== Task material ==
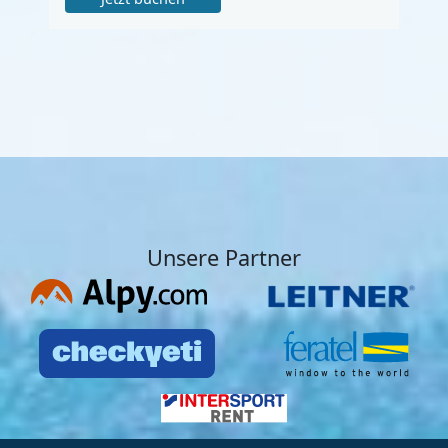
Unsere Partner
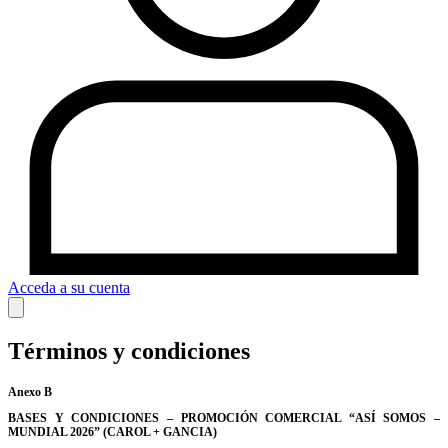
Acceda a su cuenta
Términos y condiciones
Anexo
B
BASES Y CONDICIONES – PROMOCIÓN COMERCIAL “ASÍ SOMOS –
MUNDIAL 2026” (CAROL + GANCIA)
===
▶ [Problem to solve] Reproduce the text of every entry above line for line and word for word, leaving out the pictures.

▶ [Response to the exercise]
Unsere Partner
Acceda a su cuenta
Términos y condiciones
Anexo
B
BASES Y CONDICIONES – PROMOCIÓN COMERCIAL “ASÍ SOMOS –
MUNDIAL 2026” (CAROL + GANCIA)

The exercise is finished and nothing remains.